Chewing the fat on the ketogenic diet
A diet should be a way of life, but for many people a diet is something they “go on” – therefore also something they will “go off”. For all the weight that comes off during a diet, it often piles back on twofold because of bad guidance or principles that aren’t sustainable in daily life: Diet must be a way of life.
The ketogenic diet isn’t a new approach to weight loss, but it has recently received renewed attention. So let’s break it down a little.

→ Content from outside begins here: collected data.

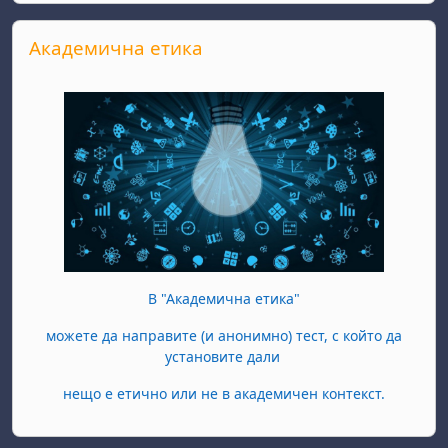
Skip Академична етика
Академична етика
В "Академична етика"
можете да направите (и анонимно) тест, с който да
установите дали
нещо е етично или не в академичен контекст.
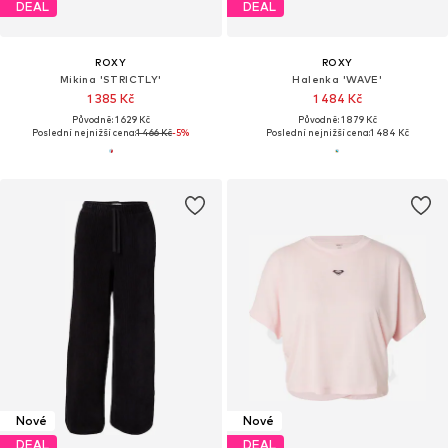
DEAL
DEAL
ROXY
ROXY
Mikina 'STRICTLY'
Halenka 'WAVE'
1 385 Kč
1 484 Kč
Původně: 1 629 Kč
Původně: 1 879 Kč
Poslední nejnižší cena:
1 466 Kč
-5%
Poslední nejnižší cena:
1 484 Kč
Nové
Nové
DEAL
DEAL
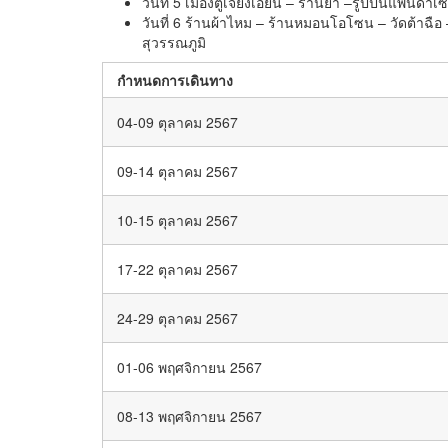
วันที่ 5 เมืองตูเจียงเอี้ยน – ร้านยา –รูปปั้นแพนด
วันที่ 6 ร้านผ้าไหม – ร้านหมอนโอโซน – วัดต้าฉ
สุวรรณภูมิ
กำหนดการเดินทาง
04-09 ตุลาคม 2567
09-14 ตุลาคม 2567
10-15 ตุลาคม 2567
17-22 ตุลาคม 2567
24-29 ตุลาคม 2567
01-06 พฤศจิกายน 2567
08-13 พฤศจิกายน 2567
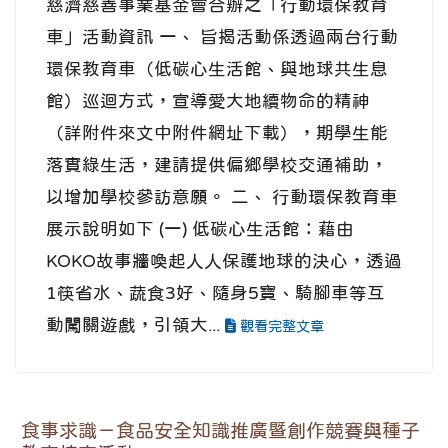
慈濟慈善事業基金會合辦之「行動環保教育
車」活動資訊 一、 旨揭活動係透過兩台行動
環保教育車（低碳心生活館、與地球共生息
館）巡迴方式，宣導愛大地續物命的精神
（詳附件來文中附件網址下載），期學生能
落實綠生活，建請提供偏鄉學校交通補助，
以增加學校參訪意願。 二、 行動環保教育車
展示說明如下 (一) 低碳心生活館：藉由
KOKO故事牆喚起人人保護地球的決心，透過
1筷省水、蔬食3好、隨身5寶、騎腳車等互
動闖關遊戲，引領大...
觀看完整文章
食事求識－食品安全知識推廣暨創作競賽與種子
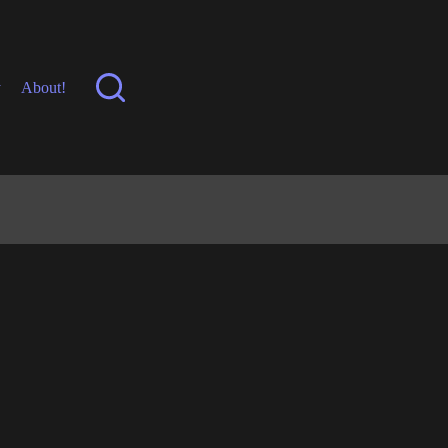
y
About!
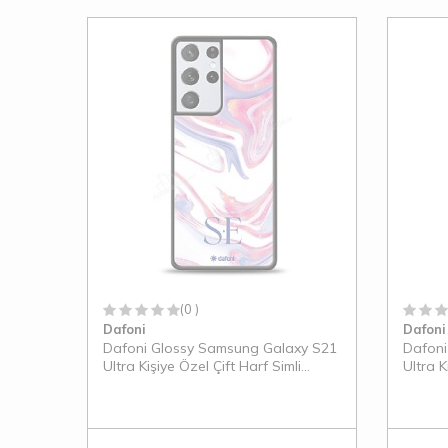
(0 )
Dafoni
Dafoni
Dafoni Glossy Samsung Galaxy S21
Dafoni
Ultra Kişiye Özel Çift Harf Simli
Ultra 
Pembe Mermer Kılıf
Mermer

The ketogenic diet is not dissimilar to the Atkins diet, which in essence is a very low carbohydrate, very high fat and protein based diet. By removing glucose as a primary source of fuel our bodies are forced to use fats for energy and enter a metabolic state called ketosis.
Put simply, it’s easy for the body to use carbohydrates for fuel – the glucose derived from carbohydrates is a quick solution for energy. But when we deprive our bodies of carbohydrate we are left with fatty acids, from meals or stored fat (enter fat loss), to use for energy.
Naturally, when you hear “eat more fat” it either feels good or it feels really odd. For decades we shied away from consuming fat in fear of it making us fat, yet we have discovered that healthy (repeat, “healthy”) consumption of fat is far preferable to sugar for fuel. But large amounts of fat, as per the ketogenic diet, definitely spark a few questions about the type and quantity of fat you’re eating.
Firstly, the type of fat. Not all fat is created equal and, while the ketogenic diet may allow for bacon with eggs cooked in butter, it’s worth being careful about the frequency with which you’re consuming this type of meal.
While fat forms the basis of the keto diet, the focus should be on high-quality fats supportive of cardiovascular, skin and endocrine system health too. Aim to incorporate quality fats such as avocado, nuts, seeds, olive oil, fatty fish, organic butter/ghee, coconut oil, and saturated fats (on occasion) with the protein allowance throughout the day rather than amping up the saturated fats from cheeses and fatty meats.
Second, be careful about how restrictive you are. If that is how you understand eating – either eating too much and gaining weight, or restricting food for weight loss – then maybe it’s time for a reality check. It may be time to establish better foundations for the emotional relationship you have with food and to help you eat with balance.
Any diet that eliminates whole food groups (carbohydrates in ketogenics, grains and dairy in paleo, and so on) is not nutritionally created to build longevity in health. And longevity is surely what we’re after, isn’t it? Enough of the quick-fix solutions to make us “bikini body ready”, eating to fuel and maximise our health is what diet should be about. With this approach you’re more likely to reach and – most importantly – maintain your health and therefore your physique year round.